**Data section**
▼
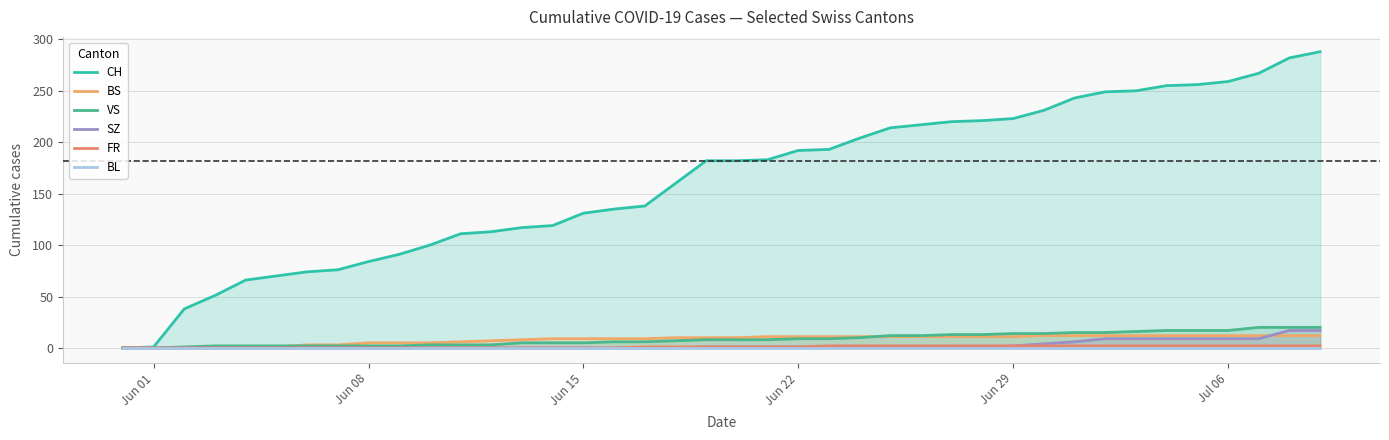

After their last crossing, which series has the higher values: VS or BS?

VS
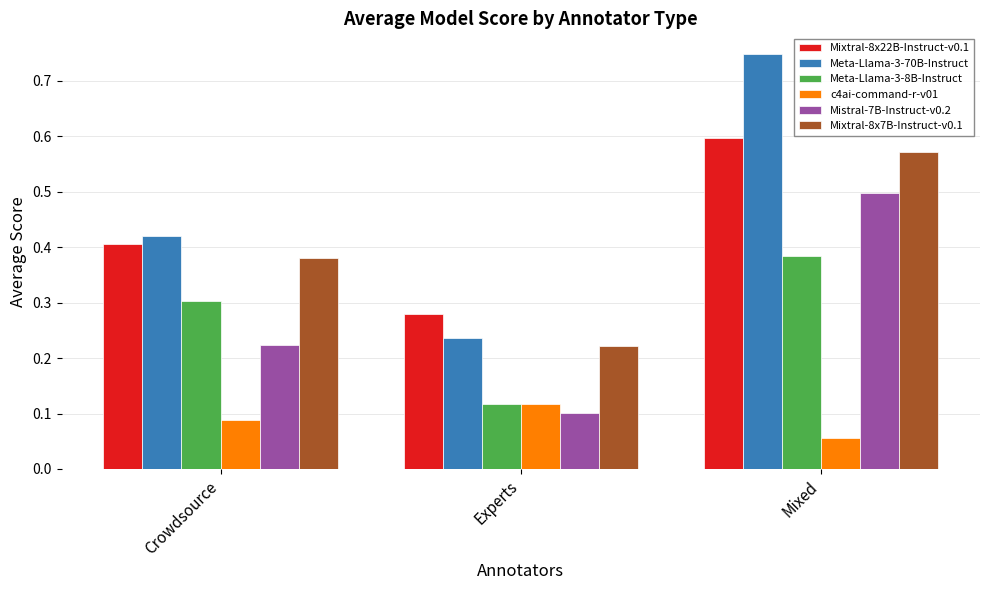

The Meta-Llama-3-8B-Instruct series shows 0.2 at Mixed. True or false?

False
▲
▼
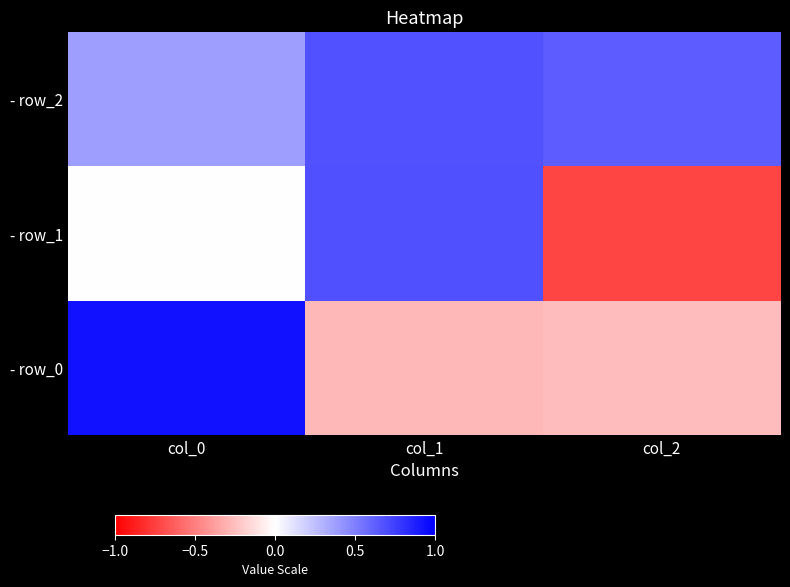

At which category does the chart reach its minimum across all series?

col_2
▲
Echo everything from the line containing "After their last" down to the line containing "The Meta-Llama-3-8B-Instruct series", including both of those lines. Omit the pictures.

**Answer box**
After their last crossing, which series has the higher values: VS or BS?

VS

The Meta-Llama-3-8B-Instruct series shows 0.2 at Mixed. True or false?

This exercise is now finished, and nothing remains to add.